The airline also chose to be explicit about how the product works, explaining that the equivalent amount of SAF is supplied to the airline’s network within six months rather than used on the passenger’s specific flight. Huegel argues that this level of transparency is essential both for building trust and for avoiding accusations of greenwashing.
3. Making SAF visible, from fuel farms to cargo
For Lufthansa, raising customer awareness about SAF goes beyond the booking process. Nigam recalls seeing Lufthansa’s SAF-branded fuel tanks while transiting through Frankfurt Airport, describing them as a simple yet effective way of reaching passengers across the airport, regardless of which airline they were flying.
Huegel says the same approach extends across the wider Lufthansa Group. She points to Lufthansa Cargo’s SAF campaigns, including dedicated marketing to freight customers and initiatives that allow cargo clients to purchase SAF contributions for their shipments, as another example of how the company is trying to make the significance of SAF more visible to customers.
That communication is backed by a commercial strategy. Corporate customers, she says, are offered bulk SAF deals built around their travel patterns and emissions. Moreover, the sales teams receive dedicated training so they can explain both the fuel and the carbon accounting to travel buyers. Lufthansa’s sustainability managers also work with corporate travel departments to help customers understand how SAF fits into their decarbonisation strategies.
4. Mandates, incentives and where the money goes
When it comes to policy, Huegel is careful not to take an absolutist position. She acknowledges that the ReFuelEU Aviation mandate achieved its initial 2% SAF blending requirement in 2025, but points out that much of the fuel was imported rather than produced in Europe.
In her view, that exposes the limits of relying on mandates alone to stimulate domestic production. As she puts it: “If you look at production, I think it works better with incentives than with mandates. Otherwise, we would have had more [SAF] production in Europe.”

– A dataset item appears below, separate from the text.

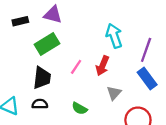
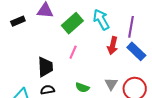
green rectangle: (47, 44) -> (72, 23), moved
red arrow: (102, 66) -> (113, 46), moved
gray triangle: (114, 93) -> (111, 84), moved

She sees synthetic aviation fuels as a clear example of the challenge. Although demonstration projects are progressing, she notes that none has yet reached a final investment decision (FID) yet, reflecting the uncertainty around technology choices, production costs and long-term investment signals.

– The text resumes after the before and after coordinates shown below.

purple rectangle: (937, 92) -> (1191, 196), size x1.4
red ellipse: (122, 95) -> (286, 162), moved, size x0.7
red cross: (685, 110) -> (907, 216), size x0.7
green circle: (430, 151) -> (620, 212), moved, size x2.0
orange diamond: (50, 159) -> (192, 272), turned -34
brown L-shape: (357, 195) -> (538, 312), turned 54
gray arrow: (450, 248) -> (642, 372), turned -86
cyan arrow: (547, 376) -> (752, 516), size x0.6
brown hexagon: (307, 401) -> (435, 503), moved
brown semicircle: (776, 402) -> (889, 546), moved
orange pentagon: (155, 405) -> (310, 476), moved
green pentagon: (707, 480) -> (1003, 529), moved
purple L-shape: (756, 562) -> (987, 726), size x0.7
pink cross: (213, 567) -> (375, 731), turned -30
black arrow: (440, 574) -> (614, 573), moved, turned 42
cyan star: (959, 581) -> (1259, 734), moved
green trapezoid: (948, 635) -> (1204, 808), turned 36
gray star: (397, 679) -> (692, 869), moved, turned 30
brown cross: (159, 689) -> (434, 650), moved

Huegel also questions how existing policy revenues are being used. Reiterating a recent panel discussion at the Sustainable Aviation Futures Congress in Amsterdam, she shares how panellists described the EU’s Emissions Trading System as an “ATM”, collecting payments from airlines without channeling any investments into decarbonising aviation.
“All we want is for what we pay to go toward building [SAF] infrastructure,” she adds.